**Extract**.
# Thinking of moving to Japan....what will I need for a 6+ months stay?



## justbubbly

Please give me some help on how to successfully move to Japan and secure housing and what not. I think that it would be a pretty cool experience and I'm still undecided about what country I want to go to.

Any ideas, tips, help?


----------



## larabell

Have you tried Google???


----------



## al_japan

When are you going?

Do you plan to stay in one place or travel around?

Let us know - it might help us come up with more relevant advice.

Al


----------



## Shouganai

I suggest you get a Japan Rail pass so you can travel around cheaply - there are two types, so get one of each . Stay in a Gaijin House on a monthly rate unless you can find a share mate. Get an open ticket in case you want to stay longer by doing a quick trip to Korea or Philippines (Cebu Pacific have a P4000 flight I think from Osaka and Tokyo). Bring your own toothpaste, deodorant, as you could end up spraying insecticide on yourself and not realise it. I did my gums serious damage because I bought a hard toothbrush. Expensive too. 



justbubbly said:


> Please give me some help on how to successfully move to Japan and secure housing and what not. I think that it would be a pretty cool experience and I'm still undecided about what country I want to go to.
> 
> Any ideas, tips, help?


----------

**Records supplied**.
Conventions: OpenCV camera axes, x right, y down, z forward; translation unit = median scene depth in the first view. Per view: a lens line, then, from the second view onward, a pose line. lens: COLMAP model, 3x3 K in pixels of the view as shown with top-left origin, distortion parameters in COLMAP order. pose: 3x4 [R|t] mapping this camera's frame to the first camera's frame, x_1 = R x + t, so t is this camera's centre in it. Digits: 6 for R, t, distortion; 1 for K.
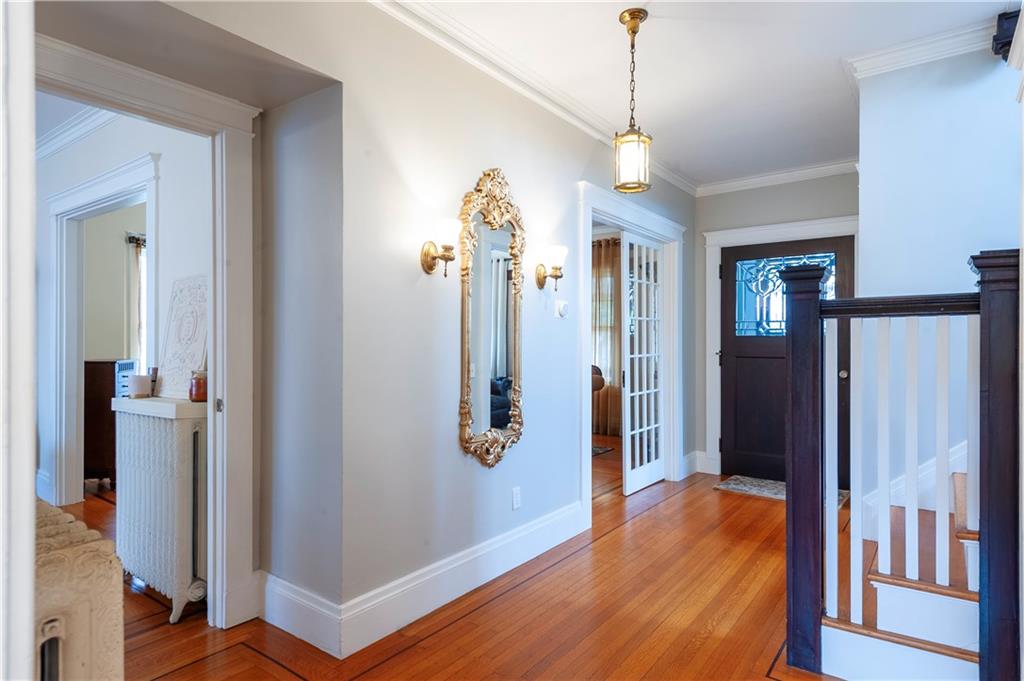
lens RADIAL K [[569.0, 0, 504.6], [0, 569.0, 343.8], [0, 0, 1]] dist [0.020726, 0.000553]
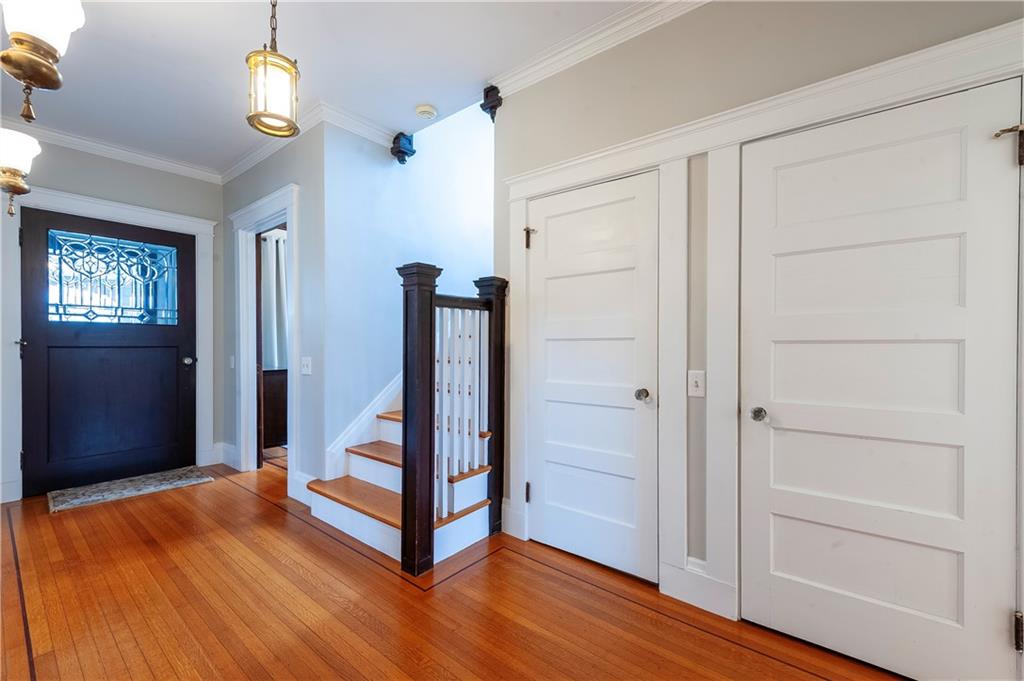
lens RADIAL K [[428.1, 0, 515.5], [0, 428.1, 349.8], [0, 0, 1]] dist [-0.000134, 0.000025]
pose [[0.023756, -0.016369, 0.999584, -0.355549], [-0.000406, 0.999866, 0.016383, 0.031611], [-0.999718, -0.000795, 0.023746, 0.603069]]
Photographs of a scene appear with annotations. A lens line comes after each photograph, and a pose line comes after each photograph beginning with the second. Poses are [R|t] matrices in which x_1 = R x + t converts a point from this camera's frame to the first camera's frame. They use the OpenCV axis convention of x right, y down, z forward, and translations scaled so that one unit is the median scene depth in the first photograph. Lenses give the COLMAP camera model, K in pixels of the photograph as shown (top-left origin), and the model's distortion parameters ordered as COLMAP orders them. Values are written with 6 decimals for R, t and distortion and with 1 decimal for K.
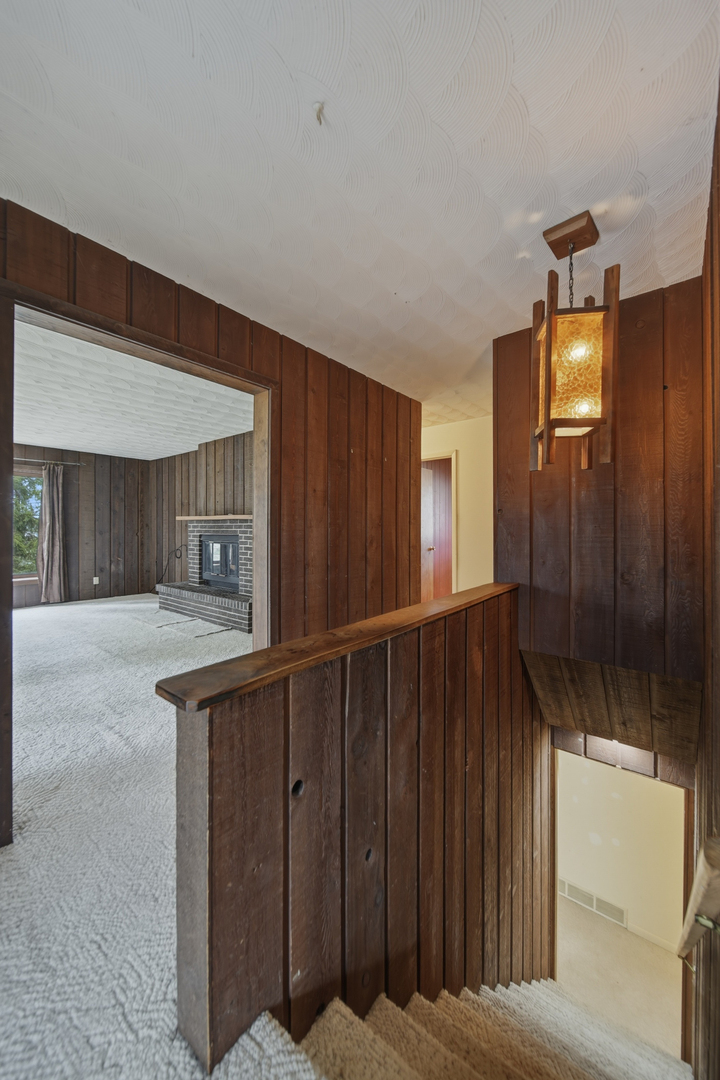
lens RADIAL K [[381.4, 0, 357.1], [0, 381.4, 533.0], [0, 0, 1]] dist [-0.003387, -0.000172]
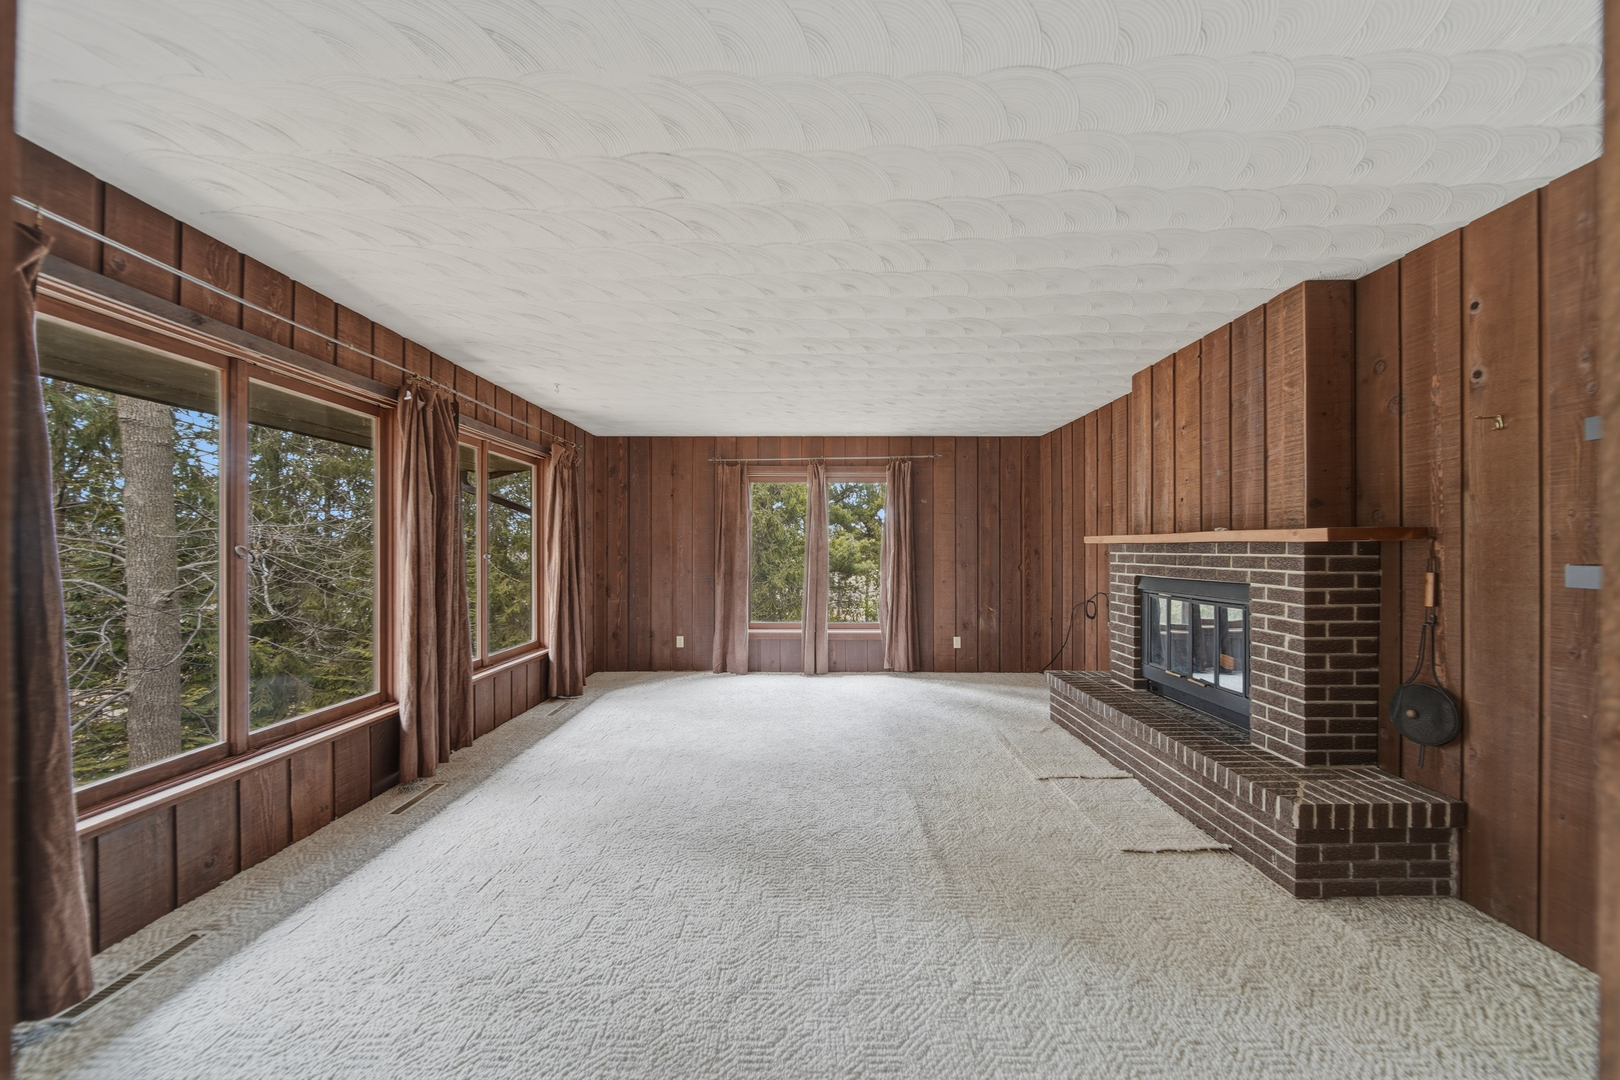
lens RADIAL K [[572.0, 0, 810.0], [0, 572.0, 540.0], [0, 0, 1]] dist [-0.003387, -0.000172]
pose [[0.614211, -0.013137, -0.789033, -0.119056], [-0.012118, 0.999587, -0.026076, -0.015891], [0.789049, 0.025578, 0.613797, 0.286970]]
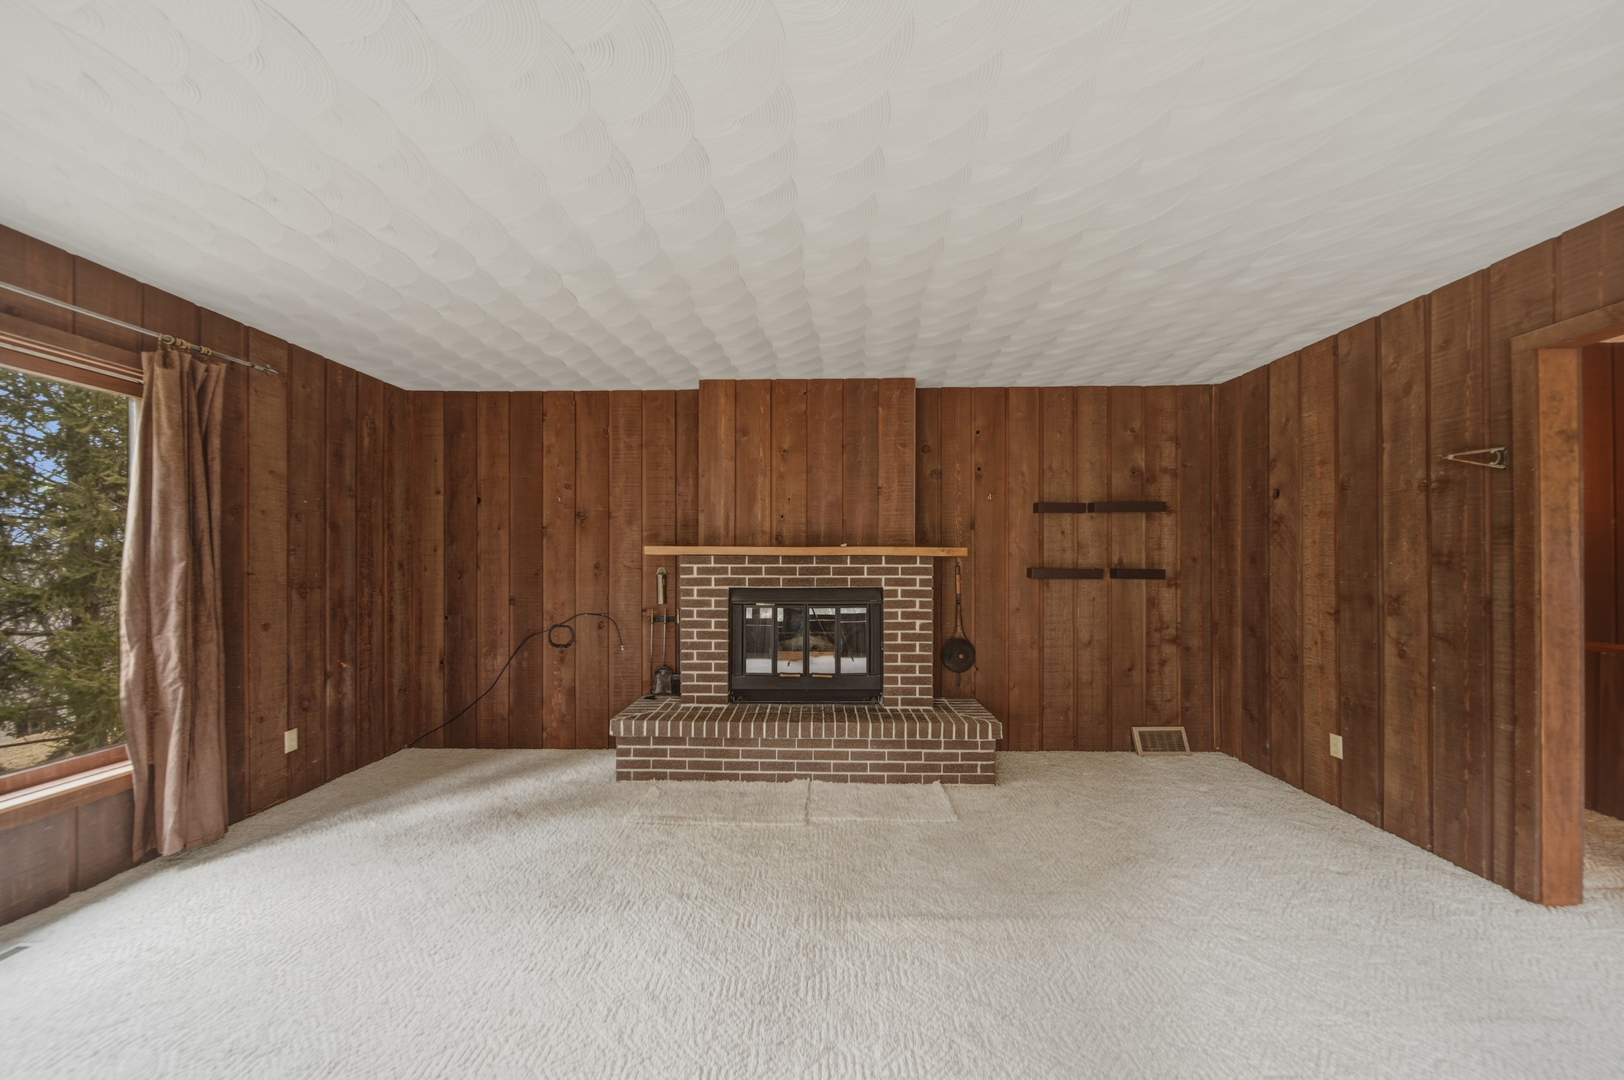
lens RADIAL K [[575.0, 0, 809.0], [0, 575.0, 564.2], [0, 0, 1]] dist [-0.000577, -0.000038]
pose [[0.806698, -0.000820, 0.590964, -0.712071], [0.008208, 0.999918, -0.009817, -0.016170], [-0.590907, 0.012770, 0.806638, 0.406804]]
...
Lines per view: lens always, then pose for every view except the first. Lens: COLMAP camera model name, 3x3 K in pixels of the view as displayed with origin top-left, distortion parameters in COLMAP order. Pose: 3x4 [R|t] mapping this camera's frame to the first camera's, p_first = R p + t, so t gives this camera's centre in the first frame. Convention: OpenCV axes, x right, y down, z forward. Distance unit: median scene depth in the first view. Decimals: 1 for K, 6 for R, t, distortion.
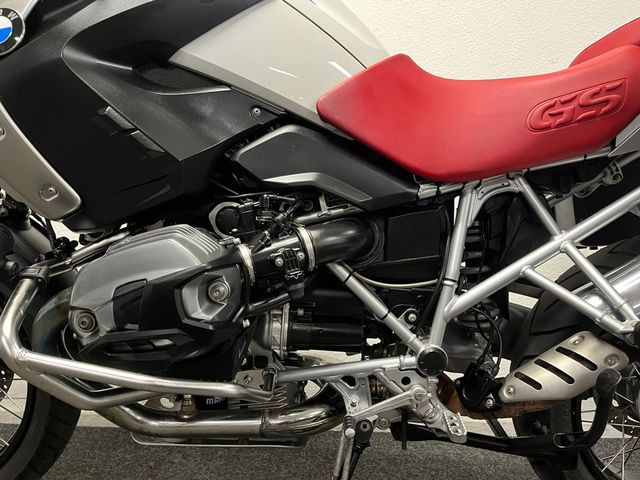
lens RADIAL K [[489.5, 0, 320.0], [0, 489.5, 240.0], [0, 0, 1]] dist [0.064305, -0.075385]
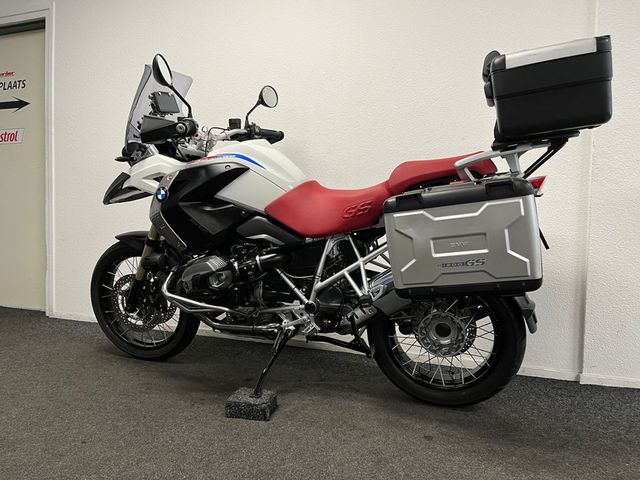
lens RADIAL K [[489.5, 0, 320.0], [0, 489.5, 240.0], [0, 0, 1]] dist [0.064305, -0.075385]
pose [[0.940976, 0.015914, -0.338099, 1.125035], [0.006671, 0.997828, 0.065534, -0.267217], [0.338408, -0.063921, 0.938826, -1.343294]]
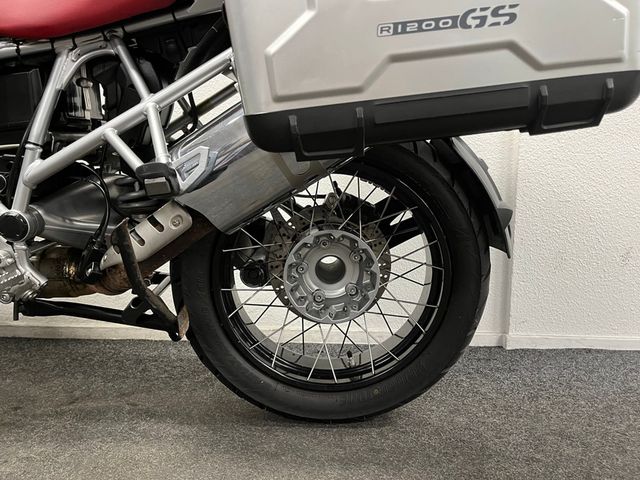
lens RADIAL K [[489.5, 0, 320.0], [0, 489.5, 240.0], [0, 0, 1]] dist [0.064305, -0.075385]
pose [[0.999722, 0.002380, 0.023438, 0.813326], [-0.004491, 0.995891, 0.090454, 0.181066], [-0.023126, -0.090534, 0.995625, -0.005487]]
* * *
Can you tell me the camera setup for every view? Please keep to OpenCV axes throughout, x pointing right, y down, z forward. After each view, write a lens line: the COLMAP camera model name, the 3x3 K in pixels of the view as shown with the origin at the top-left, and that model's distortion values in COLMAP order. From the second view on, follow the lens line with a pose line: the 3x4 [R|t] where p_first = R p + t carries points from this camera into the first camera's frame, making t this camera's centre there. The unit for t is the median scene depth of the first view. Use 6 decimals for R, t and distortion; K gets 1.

**Problem description**.
Translate this sentence from the forum thread about moving to Japan into Spanish: "Do you plan to stay in one place or travel around?" Nothing in the material is needed for this.

**Response**.
¿Piensas quedarte en un solo lugar o viajar por ahí?